Artikel 12 (4) VOBK räumt den Beschwerde­kammern die Be­fugnis ein, Anträge, die bereits im erstinstanzlichen Verfahren hätten vorgebracht werden können, im Be­schwer­de­verfahren nicht zuzu­lassen (siehe hierzu auch Rechtsprechung der Beschwerdekammern des Europäischen Patentamts, 8. Auflage 2016, IV.E.4.3.1 Allgemeine Grundsätze, Seite 1289).

7. Mit dem Schreiben mit Datum vom 27. Juni 2017

argumen­tiert die Beschwerdeführerin im Wesentlichen wie folgt:

- Die Beschwerdeführerin fühlt sich von der Ein­spruchs­abteilung in eine Sackgasse geleitet, weil die entsprechend der ursprünglichen Offenbarung erfolgte Ergänzung "vollflächig" letztendlich unklar ist, weil das Merkmal die Reflexions­schicht war vollflächig aufgedampft am fer­ti­gen Produkt vom Fachmann nicht mehr nachvollzieh­bar ist. Die Beschwerdeführerin übersieht dabei, dass im inter-partes Verfahren die Einspruchsabteilung nicht eine Partei zu ungunsten der anderen Par­teien zu einem Erfolg "führen" kann. Zudem ist eine vor der mündlichen Verhandlung geäußerte vorläufige Meinung der Einspruchsabteilung (Punkt 2.3 des Ladungs­bescheids vom 8. Oktober 2015) nicht für diese bindend - ansonsten wäre eine mündliche Verhandlung überflüssig.

Die Beschwerdeführerin schließt daraus, dass des­halb der vorliegende Hauptantrag nicht bereits im erstinstanzlichen Verfahren hätte vorgebracht werden können. Dem kann die Kammer nicht zustim­men, weil laut Protokoll (Punkt 6), die Beschwer­de­führerin nach der Besprechung des letzten Hilfs­antrags keine weiteren Anträge gestellt hat.

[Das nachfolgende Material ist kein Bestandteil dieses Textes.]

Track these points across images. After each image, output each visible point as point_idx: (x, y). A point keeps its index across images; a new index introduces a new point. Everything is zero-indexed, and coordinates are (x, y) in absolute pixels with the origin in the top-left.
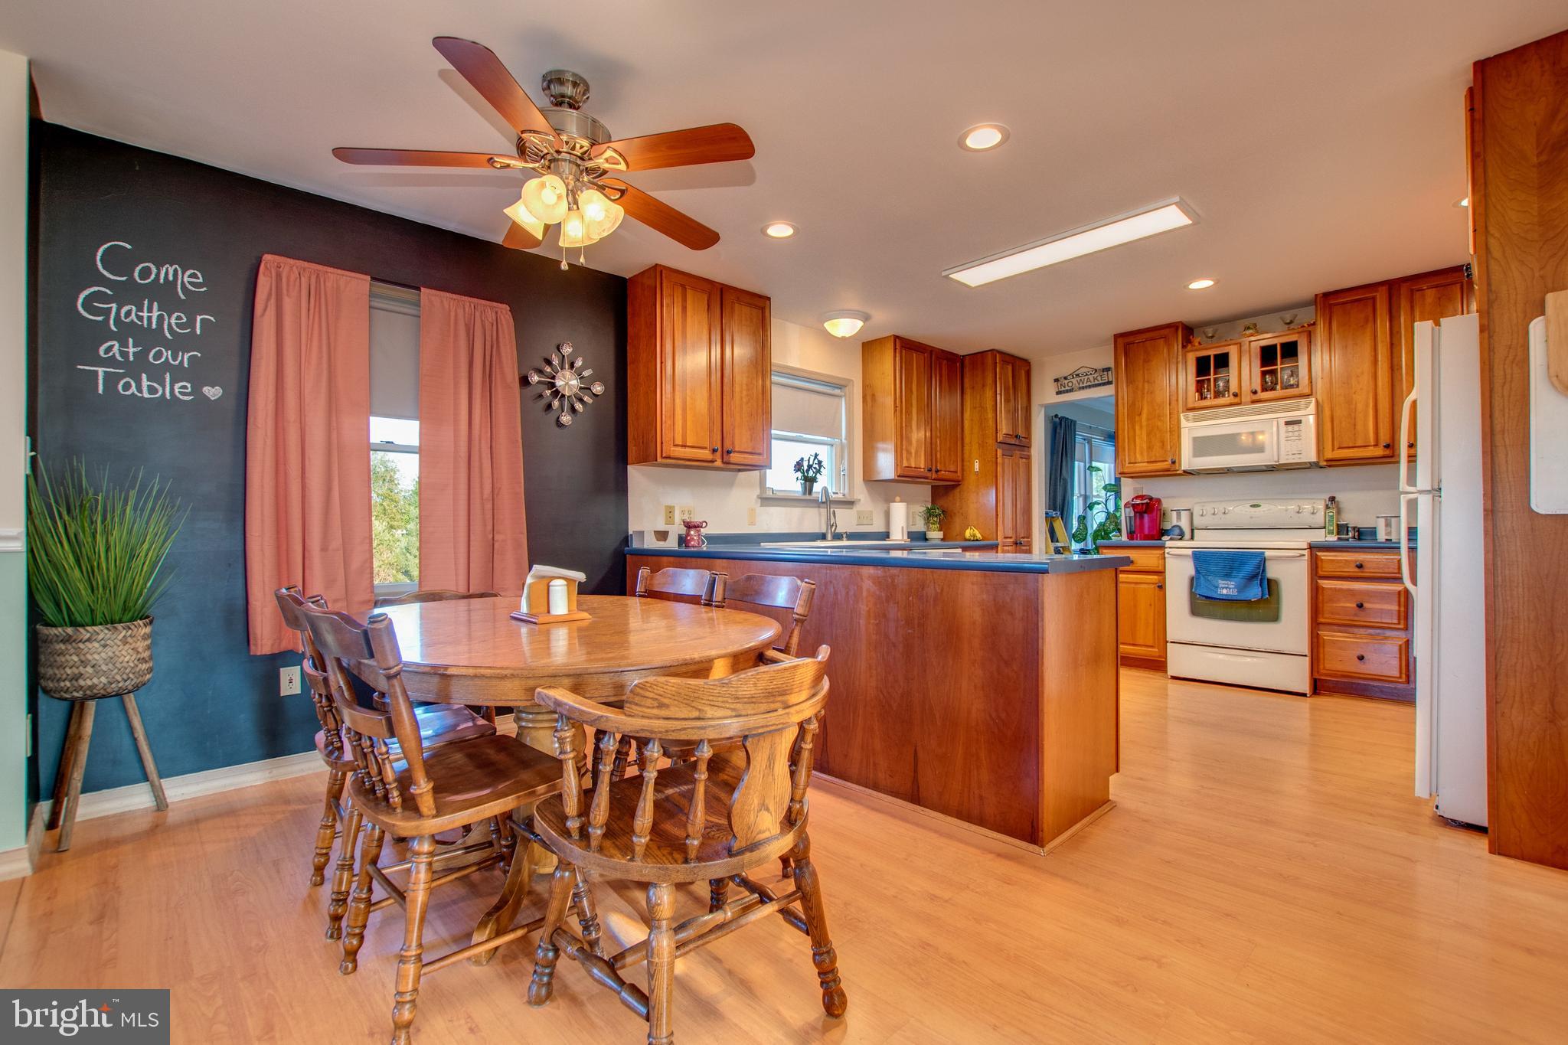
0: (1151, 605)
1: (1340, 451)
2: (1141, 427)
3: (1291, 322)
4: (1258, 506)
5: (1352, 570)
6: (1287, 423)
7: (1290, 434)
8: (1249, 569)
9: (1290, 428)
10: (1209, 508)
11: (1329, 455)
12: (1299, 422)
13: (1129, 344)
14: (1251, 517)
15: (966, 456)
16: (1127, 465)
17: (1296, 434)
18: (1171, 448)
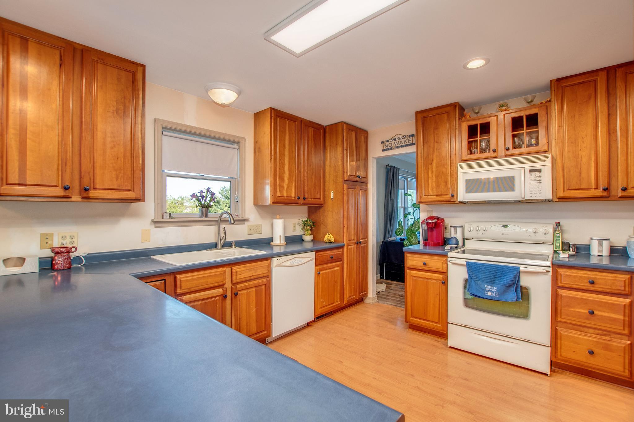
0: (437, 295)
1: (569, 191)
2: (432, 172)
3: (532, 101)
4: (507, 226)
5: (586, 285)
6: (531, 171)
7: (533, 179)
8: (508, 279)
9: (533, 174)
10: (474, 226)
11: (561, 195)
12: (539, 170)
13: (425, 117)
14: (503, 234)
15: (327, 188)
16: (423, 197)
17: (538, 179)
18: (451, 186)
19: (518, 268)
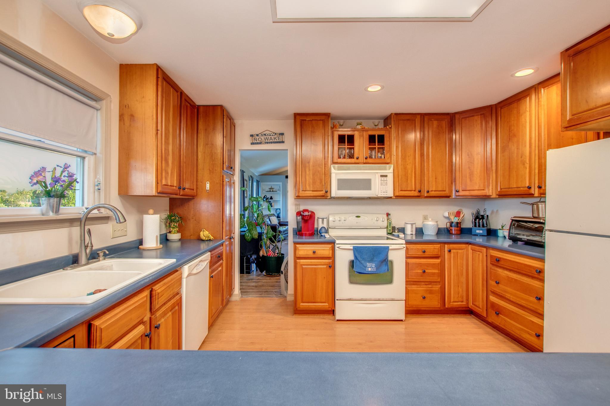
0: (324, 278)
1: (401, 192)
2: (309, 170)
3: (377, 125)
4: (359, 217)
5: (420, 254)
6: (382, 176)
7: (383, 182)
8: (382, 256)
9: (383, 178)
10: (337, 218)
11: (397, 194)
12: (386, 176)
13: (303, 120)
14: (357, 223)
15: (199, 178)
16: (301, 192)
17: (385, 182)
18: (325, 183)
19: (388, 247)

- Die Beschwerdeführerin vertritt die Ansicht, dass ihr zur Wahrung des rechtlichen Gehörs das Recht zusteht, im Zuge des Beschwerdeverfahrens einen neuen Antrag zu stellen, der die während der münd­lichen Verhandlung vor der Einspruchsabtei­lung des EPA von der Einspruchsabteilung erhobe­nen Einwände gemäß Artikel 123 (2) EPÜ und Arti­kel 84 EPÜ ausräumt.

Die Beschwerdeführerin übersieht dabei, dass das Beschwerdeverfahren in erster Linie ein Überprü­fungsverfahren ist (siehe. z.B. G 9/91, Amtsblatt EPA 1993, 408, Punkt 18). Die Möglichkeit einer belie­bi­gen Fortführung des Einspruchsverfahrens besteht nicht. Das Recht einen neuen Antrag zu stellen hat die Beschwer­deführerin im Ein­spruchs­verfahren laut Protokoll (Punkt 6) letzt­endlich ungenutzt ver­fallen lassen - ihr recht­liches Gehör wurde dabei gewahrt.

Es ist festzuhalten, dass die vorliegenden An­sprü­che lediglich aus dem Grunde bisher noch nicht Ge­genstand einer Diskussion und Entschei­dung geworden sind, weil die Beschwerdeführerin es versäumt hat, einen entsprechenden, aus­schließ­lich darauf gerich­teten Antrag bereits im Einspruchs­verfahren ein­zu­reichen. Eine Diskussion und Entscheidung dieser An­sprüche im Beschwerde­ver­fahren gäbe der Beschwer­deführerin die Mö­glichkeit, dieses selbst herbei­ge­führte Versäum­nis zu ihrem Vorteil nachzu­holen. Entsprechend des Rechtsgrundsatzes "nemo auditur propriam tur­pi­tu­dinem allegans" darf jedoch einer Partei, hier der Beschwerdeführerin, aus eigenem Ver­säumnis kein Vorteil erwachsen, da dies gegen­über den gegner­ischen Parteien, hier den Beschwer­de­geg­ne­rinnen I und II, unbillig wäre.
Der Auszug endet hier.